Prendersi cura è molto di più di curare, chi cura applica protocolli, dispone esami, somministra terapie fino a che dura la malattia ma lo fa altro da sé.
Chi si “prende cura” si fa carico, nel vero senso della parola, delle persone che hanno bisogno.
“Sulle spalle di Enea” il vecchio padre Anchise portato in salvo dalla sua città in fiamme, e questa è l’immagine di chi si “prende cura”.
Come Gesù che ha preso su di sé tutti noi, e nella nostra parte peggiore, quella dei peccati.
Come il samaritano che ha preso su di sé la persona aggredita.
Santi che hanno dato la vita per aver assistito appestati, Madre Teresa di Calcutta che raccoglieva bisognosi dai marciapiedi, e via così…
Io ringrazio il Signore che, con il mio lavoro, mi ha fatto sperimentare, almeno un pochino, cosa vuole dire “prendersi cura” perché ho sempre cercato di andare oltre a quello che era il mio compito, contenta di lasciare persone “contente” per averle aiutate a risolvere qualche problema.
Spero, con l’aiuto del Signore, che i miei piedi, le mie mani, la mia testa possano continuare a “prendersi cura” con l’attenzione necessaria.
####################
● **Consegna**
Per favore, ricopia dal brano sul prendersi cura la parte che si apre con le parole contenenti "Santi che hanno" e si chiude con "con l’attenzione necessaria.".

● **Dati di comprensione dei grafici**
####################
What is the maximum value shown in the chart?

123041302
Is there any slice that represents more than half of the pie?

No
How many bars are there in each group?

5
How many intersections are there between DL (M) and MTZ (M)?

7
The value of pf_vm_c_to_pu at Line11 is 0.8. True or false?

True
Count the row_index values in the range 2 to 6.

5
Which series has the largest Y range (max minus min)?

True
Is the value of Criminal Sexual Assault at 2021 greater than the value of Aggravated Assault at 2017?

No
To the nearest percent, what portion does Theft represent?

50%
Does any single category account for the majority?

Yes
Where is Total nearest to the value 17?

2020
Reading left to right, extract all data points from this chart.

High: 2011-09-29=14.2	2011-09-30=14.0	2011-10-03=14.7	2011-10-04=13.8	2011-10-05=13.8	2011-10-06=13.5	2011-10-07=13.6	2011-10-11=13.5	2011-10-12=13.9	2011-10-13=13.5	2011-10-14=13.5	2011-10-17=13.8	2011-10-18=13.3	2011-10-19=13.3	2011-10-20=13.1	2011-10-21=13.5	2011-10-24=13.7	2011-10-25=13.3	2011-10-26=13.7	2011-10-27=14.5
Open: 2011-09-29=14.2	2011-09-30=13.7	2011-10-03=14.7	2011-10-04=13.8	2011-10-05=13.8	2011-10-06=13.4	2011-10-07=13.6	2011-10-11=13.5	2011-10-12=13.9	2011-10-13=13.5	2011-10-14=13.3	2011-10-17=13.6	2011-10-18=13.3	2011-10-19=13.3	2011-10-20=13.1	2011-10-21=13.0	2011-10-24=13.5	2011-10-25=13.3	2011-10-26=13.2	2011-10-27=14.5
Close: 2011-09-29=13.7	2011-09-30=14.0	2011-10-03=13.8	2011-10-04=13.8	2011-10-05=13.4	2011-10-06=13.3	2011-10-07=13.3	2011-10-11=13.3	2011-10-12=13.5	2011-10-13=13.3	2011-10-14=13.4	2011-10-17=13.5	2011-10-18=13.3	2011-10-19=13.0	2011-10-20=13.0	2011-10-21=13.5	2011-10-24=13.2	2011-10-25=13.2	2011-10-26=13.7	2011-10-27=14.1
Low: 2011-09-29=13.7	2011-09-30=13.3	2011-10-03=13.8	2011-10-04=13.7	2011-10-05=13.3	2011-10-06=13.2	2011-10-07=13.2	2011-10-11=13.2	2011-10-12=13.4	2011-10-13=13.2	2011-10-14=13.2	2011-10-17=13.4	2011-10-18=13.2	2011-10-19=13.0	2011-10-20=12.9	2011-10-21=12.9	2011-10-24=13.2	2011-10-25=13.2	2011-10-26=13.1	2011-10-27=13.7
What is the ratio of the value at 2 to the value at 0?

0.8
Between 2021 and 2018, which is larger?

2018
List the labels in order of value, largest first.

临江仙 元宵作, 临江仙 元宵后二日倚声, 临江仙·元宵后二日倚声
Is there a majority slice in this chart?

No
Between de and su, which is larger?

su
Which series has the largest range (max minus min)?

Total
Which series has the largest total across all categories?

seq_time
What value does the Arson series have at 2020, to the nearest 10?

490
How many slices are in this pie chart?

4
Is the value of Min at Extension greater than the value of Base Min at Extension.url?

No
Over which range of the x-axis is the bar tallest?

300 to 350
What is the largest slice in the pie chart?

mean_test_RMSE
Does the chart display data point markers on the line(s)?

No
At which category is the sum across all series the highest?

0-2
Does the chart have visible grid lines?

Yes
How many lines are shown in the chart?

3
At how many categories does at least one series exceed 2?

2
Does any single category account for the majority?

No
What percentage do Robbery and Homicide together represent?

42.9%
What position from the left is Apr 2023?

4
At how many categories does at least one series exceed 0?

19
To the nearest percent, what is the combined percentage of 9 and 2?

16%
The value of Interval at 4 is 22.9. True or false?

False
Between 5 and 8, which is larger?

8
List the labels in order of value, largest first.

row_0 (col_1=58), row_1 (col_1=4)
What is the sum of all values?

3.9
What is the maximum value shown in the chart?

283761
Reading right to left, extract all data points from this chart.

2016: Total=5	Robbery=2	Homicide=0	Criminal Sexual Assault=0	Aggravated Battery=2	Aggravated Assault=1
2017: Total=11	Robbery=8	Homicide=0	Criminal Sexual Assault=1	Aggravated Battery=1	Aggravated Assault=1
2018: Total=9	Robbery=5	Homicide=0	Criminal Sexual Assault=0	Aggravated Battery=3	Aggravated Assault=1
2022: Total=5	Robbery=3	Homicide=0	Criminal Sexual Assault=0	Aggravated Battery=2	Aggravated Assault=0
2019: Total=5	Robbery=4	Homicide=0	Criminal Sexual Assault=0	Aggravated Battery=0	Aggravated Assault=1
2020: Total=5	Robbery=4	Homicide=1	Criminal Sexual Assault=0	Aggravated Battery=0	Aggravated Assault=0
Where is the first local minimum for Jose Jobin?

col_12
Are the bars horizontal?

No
####################
● **Risultato**
Santi che hanno dato la vita per aver assistito appestati, Madre Teresa di Calcutta che raccoglieva bisognosi dai marciapiedi, e via così…
Io ringrazio il Signore che, con il mio lavoro, mi ha fatto sperimentare, almeno un pochino, cosa vuole dire “prendersi cura” perché ho sempre cercato di andare oltre a quello che era il mio compito, contenta di lasciare persone “contente” per averle aiutate a risolvere qualche problema.
Spero, con l’aiuto del Signore, che i miei piedi, le mie mani, la mia testa possano continuare a “prendersi cura” con l’attenzione necessaria.